Hanover Park community police forum secretary Adelaide Daniels says it will be difficult to change people’s attitudes. “Many say: `I’m not capable. Someone else must do it.’ We as coloured people have been brainwashed. The attitude is `I have a roof over my head, thanks.'”

She says much of this attitude is a result of being forcibly removed from tight-knit communities and dumped on the Cape Flats, far away from jobs and with few recreational facilities.

Many residents protect children and relatives implicated in crime. “We have mothers selling drugs for their sons. We have gangsters’ girlfriends selling drugs,” she says, adding many parents also bought their children guns.

But Daniels also knows of residents battling to earn an honest living in the face of the easy money the gangsters offer. Last Sunday 400-odd women, men and children took to the streets shouting: “No more violence in Hanover Park.”

Participating in the march took courage. One member of the local community policing forum, who prefers not to be named, says people are afraid. “They [gangsters] can easily see you and later target you in one of the dark corners.”

Often a family lives next to a gangster. When there are financial difficulties, he helps out with rent, food or school fees.
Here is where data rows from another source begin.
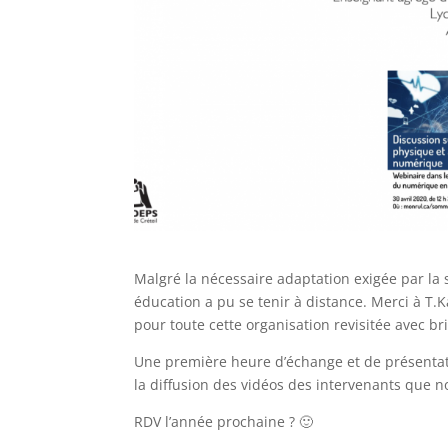
Malgré la nécessaire adaptation exigée par la
éducation a pu se tenir à distance. Merci à T.K
pour toute cette organisation revisitée avec bri
Une première heure d’échange et de présentati
la diffusion des vidéos des intervenants que 
RDV l’année prochaine ? 🙂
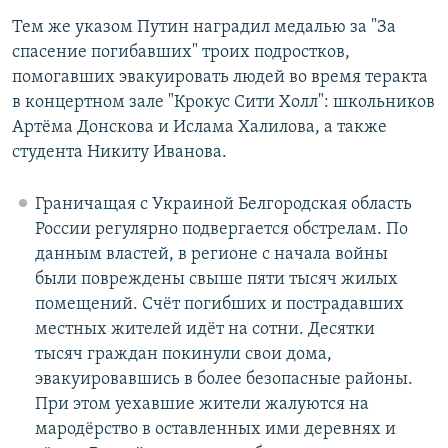
Тем же указом Путин наградил медалью за "За
спасение погибавших" троих подростков,
помогавших эвакуировать людей во время теракта
в концертном зале "Крокус Сити Холл": школьников
Артёма Донскова и Ислама Халилова, а также
студента Никиту Иванова.
Граничащая с Украиной Белгородская область
России регулярно подвергается обстрелам. По
данным властей, в регионе с начала войны
были повреждены свыше пяти тысяч жилых
помещений. Счёт погибших и пострадавших
местных жителей идёт на сотни. Десятки
тысяч граждан покинули свои дома,
эвакуировавшись в более безопасные районы.
При этом уехавшие жители жалуются на
мародёрство в оставленных ими деревнях и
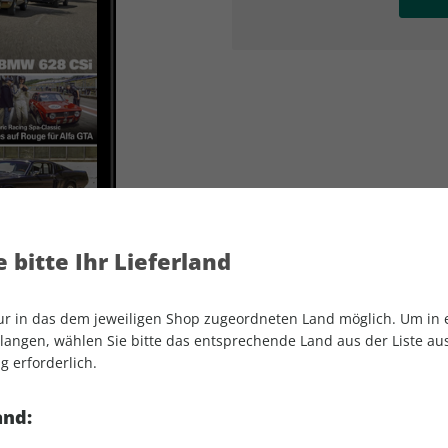
AD
AD
 bitte Ihr Lieferland
nur in das dem jeweiligen Shop zugeordneten Land möglich. Um in
angen, wählen Sie bitte das entsprechende Land aus der Liste aus.
g erforderlich.
Motor Klassik ePaper 11/2024
and:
In return, families are asked to keep guns or dagga in their homes, and the web of interdependency is established.

Says the police forum member: “They take the youngsters, give them a few gold rings, a Levi, Nikes, a cellphone and the youngsters do the merchant’s business.”
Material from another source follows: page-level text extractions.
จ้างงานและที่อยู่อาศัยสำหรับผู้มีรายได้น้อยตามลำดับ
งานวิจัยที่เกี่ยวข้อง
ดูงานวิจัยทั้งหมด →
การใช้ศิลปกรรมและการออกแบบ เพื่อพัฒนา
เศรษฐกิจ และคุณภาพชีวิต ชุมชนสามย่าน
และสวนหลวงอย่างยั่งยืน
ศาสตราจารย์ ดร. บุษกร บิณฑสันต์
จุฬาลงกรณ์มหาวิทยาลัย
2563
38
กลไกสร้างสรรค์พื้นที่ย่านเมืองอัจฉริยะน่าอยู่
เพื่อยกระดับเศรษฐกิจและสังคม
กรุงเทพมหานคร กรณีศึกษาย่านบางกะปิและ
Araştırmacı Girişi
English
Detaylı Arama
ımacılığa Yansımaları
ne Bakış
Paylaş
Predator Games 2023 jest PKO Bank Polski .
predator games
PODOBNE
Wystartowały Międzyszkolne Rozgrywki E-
Yet the member knows many people would be prepared to pass on information to the police if they could do so without endangering their lives. “If you approach them on the street many will not speak to you because they are afraid to be seen by the gangsters.”

On another level, Daniels says, there is a dire need for education programmes at schools to keep children out of trouble, and after-school programmes to keep children off the streets.

She says the area needs to be upgraded. It is not enough to paint a block of flats, as happened earlier this year with much media fanfare. The main roads in the economically depressed, high-density residential area flooded after heavy rains this week. The few trees near the hospital are known as “the jungle” because they are the only trees around. The ongoing fight for a local police station is also on everyone’s mind. For three years, community organisations have requested a police presence for residents who still have to travel between eight and 15km to the station.

And there is no guarantee that local police will not warn the gangsters. Allegations are rife that some of them are being bribed. A container put up near the taxi rank has not been used as the satellite police station it was intended to be.

Daniels says the council also could do much to help. A lot of the drug dealers and shebeen operators have erected illegal attachments, known as “hokkies”, to their council homes. Several of the local dealers live in council flats but are known to have houses elsewhere – again in contravention of council by-laws.

“I feel Hanover Park is ignored by everybody. Even those who work here – the teachers, the doctors – they get in their cars at the end of the day and leave. They say: `We don’t live here. It doesn’t affect us,'” Daniels says.

On Sunday there will be another community meeting. “We want the community to tell us how to take it further,” Daniels says.